_Page extract_:
I think we should try evaluating fixes on multiple fronts:

@GregAC I see that OTBN only has two life cycle signal inputs: lc_escalate_en and lc_rma_req. I think it is fine to not fix lc_escalate_en, since that signal will only change it's value upon escalation. the reaction to an invalid encoding is similar to escalation itself. hence, can you try to assess how big an RTL fix for lc_rma_req would be?
in the meantime, I will look at the rstmgr FSM and assess whether a fix to the reset sequence is necessary.
I will also take a look at whether other blocks exhibit the same behavior. I don't think so - but better to check.

Update after further investigations:

The reset sequencing change in rstmgr is consistent with what has been proposed by @tjaychen on https://github.com/lowRISC/opentitan/issues/15317 (slides): the lc reset domain now encompasses all system logic, except for the rv_dm and the pinmux strap sampling logic, which are driven by the sys reset. With this simplified architecture, it is not possible to sequence the resets as they have been before (lc before sys) since most blocks get reset with the lc reset anyways. This is OK IFF the design guidance for consuming LC signals is followed. Hence, no change needed in the rstmgr.

_The data_:
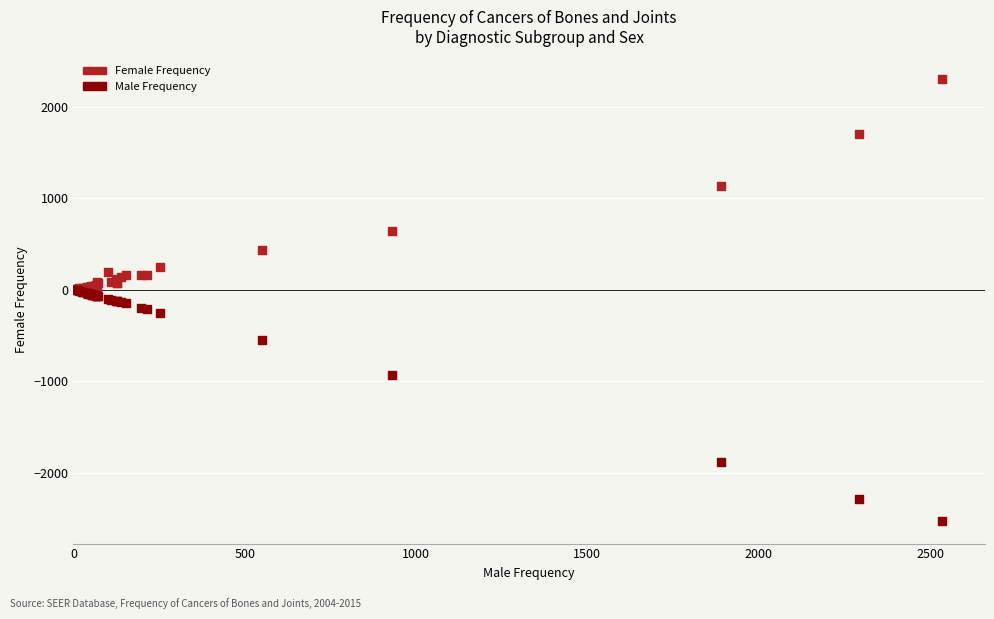

What are all the series names shown in the legend?

Female Frequency, Male Frequency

_What you have to do_: In the forum thread, which two life cycle signal inputs does OTBN have?

_Reply to the task_: lc_escalate_en and lc_rma_req